Vorkaufsrecht für landwirtschaftliche Flächen könnte den Markt verändern und große Akteure stärken
In Tschechien wird das Thema eines gesetzlichen Vorkaufsrechts für landwirtschaftliche Flächen erneut aufgerollt. In der Praxis würde das bedeuten: Wenn sich ein Eigentümer entscheidet, ein Feld an einen ausgewählten Käufer zu verkaufen, müsste er zunächst dem Landwirt, der die betreffende Fläche bewirtschaftet, die Möglichkeit geben, das Angebot zu gleichen Konditionen zu übernehmen.

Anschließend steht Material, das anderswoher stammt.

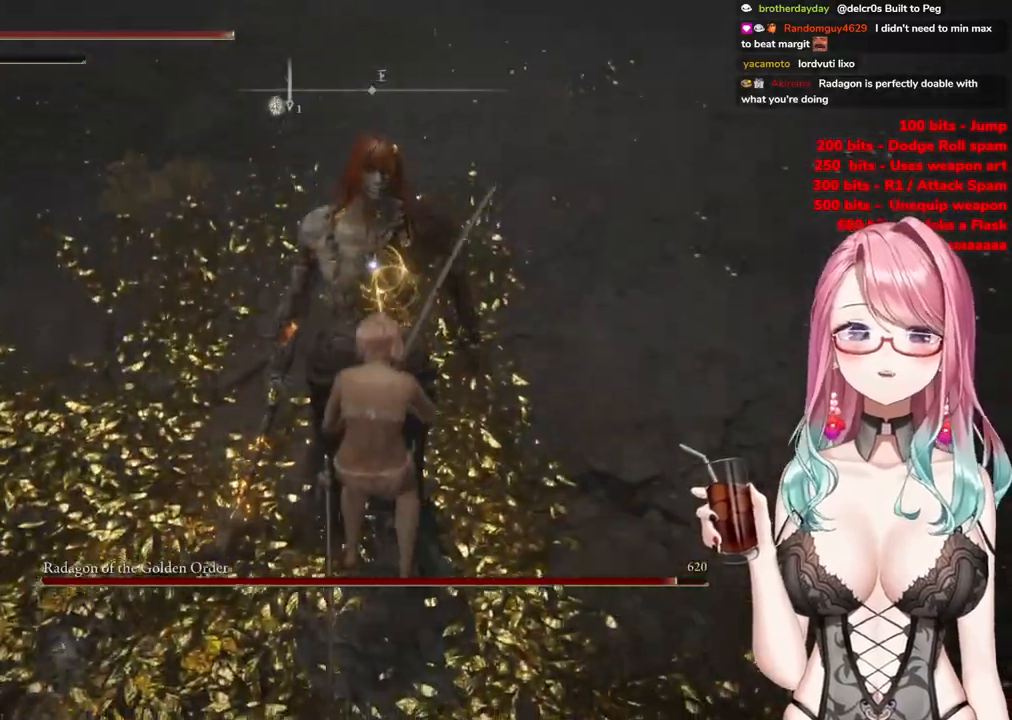
{"buttons": [], "left_stick": "up-left", "right_stick": "center", "events": []}
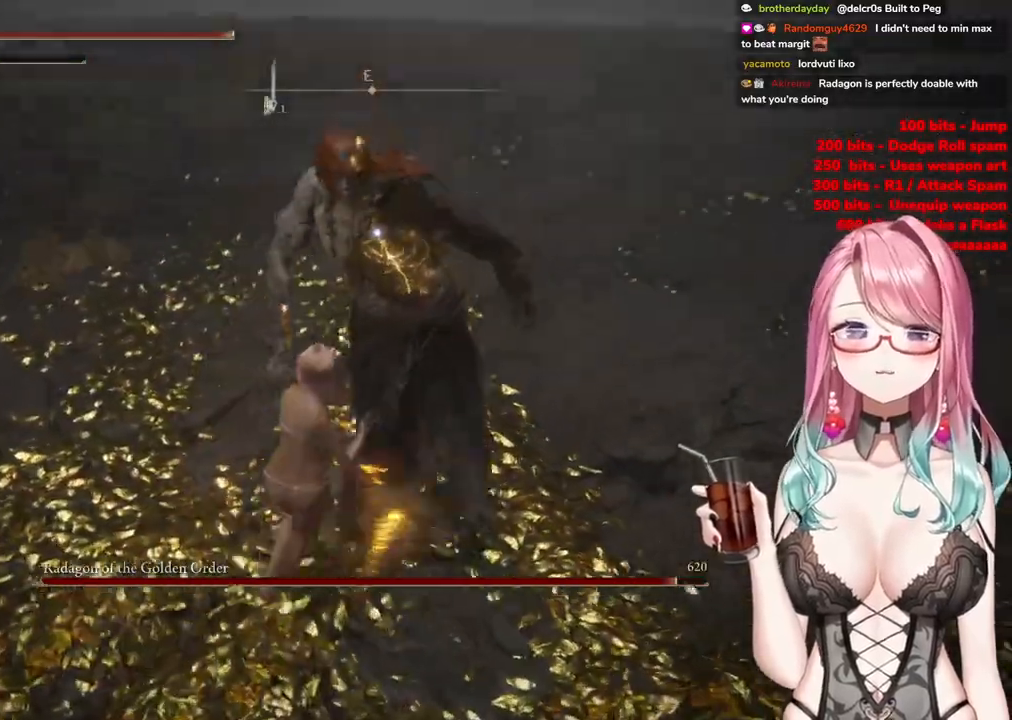
{"buttons": [], "left_stick": "up", "right_stick": "center", "events": [[117, "left_stick", "up"]]}
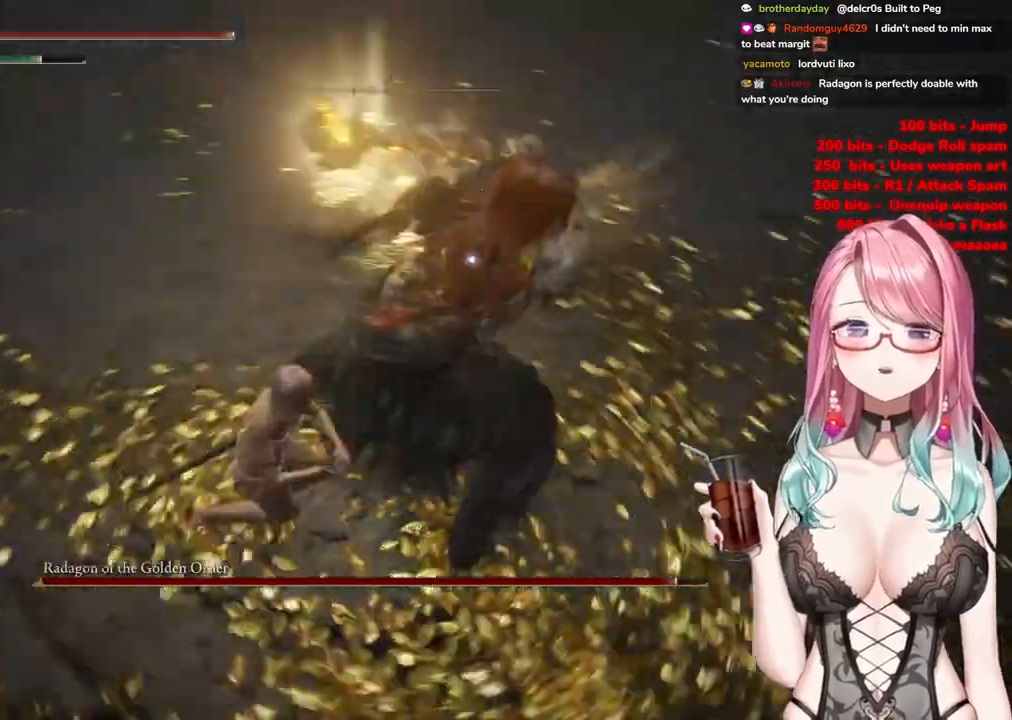
{"buttons": [], "left_stick": "up", "right_stick": "center", "events": []}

Würde er gleichziehen, müsste der Verkäufer an ihn verkaufen. Das wäre ein Eingriff mit Auswirkungen auf eine große Personengruppe, denn landwirtschaftliche Flächen gehören etwa 1,8 Millionen Menschen.

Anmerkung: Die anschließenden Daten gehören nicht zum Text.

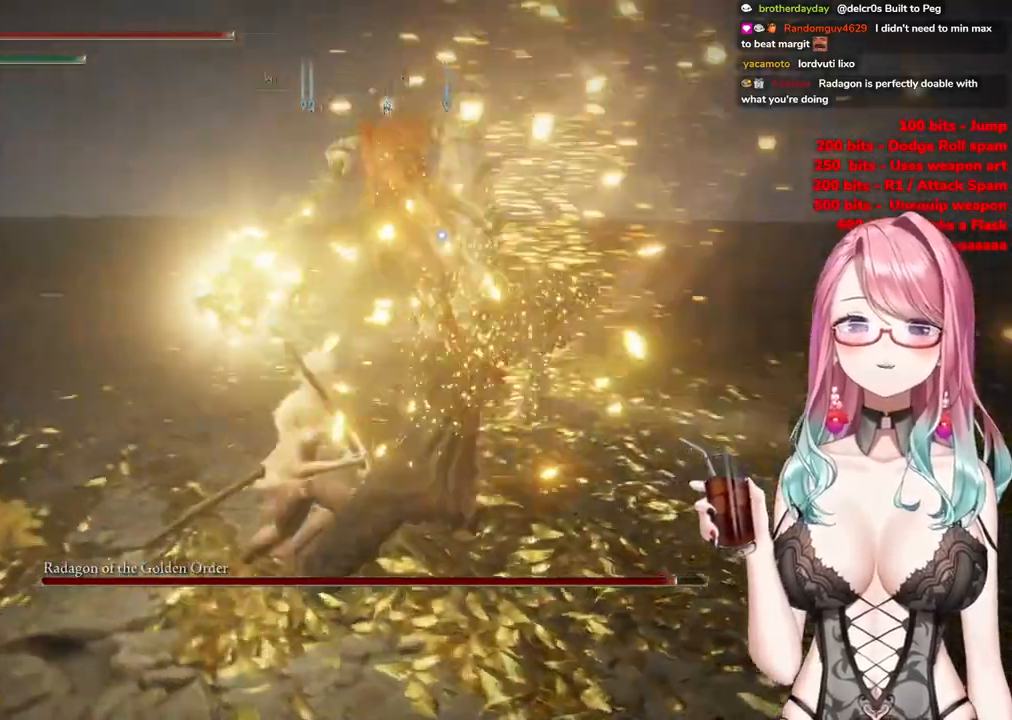
{"buttons": [], "left_stick": "up", "right_stick": "center", "events": [[83, "CIRCLE", "up"]]}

Das Vorhaben ist politisch sensibel und spaltet nicht nur die Öffentlichkeit, sondern auch die Landwirte selbst. Die einen beschreiben es als Schutz vor Spekulanten und Investmentfonds, die anderen als Schwächung der Eigentumsrechte und als Schritt, der unerwartet die stärksten Agrarunternehmen begünstigen kann.
Tschechische Besonderheit hoher Pachtanteil
Für die Beurteilung der Auswirkungen ist entscheidend, wie hierzulande gewirtschaftet wird. Laut Eurostat-Daten für 2023 sind rund 72 Prozent der landwirtschaftlichen Fläche verpachtet – deutlich über dem europäischen Durchschnitt von etwa 49 Prozent. Einen höheren Anteil haben nur einige wenige Staaten. Das bedeutet, dass ein großer Teil der Landwirte auf gepachteten Flächen arbeitet und nicht auf eigenen.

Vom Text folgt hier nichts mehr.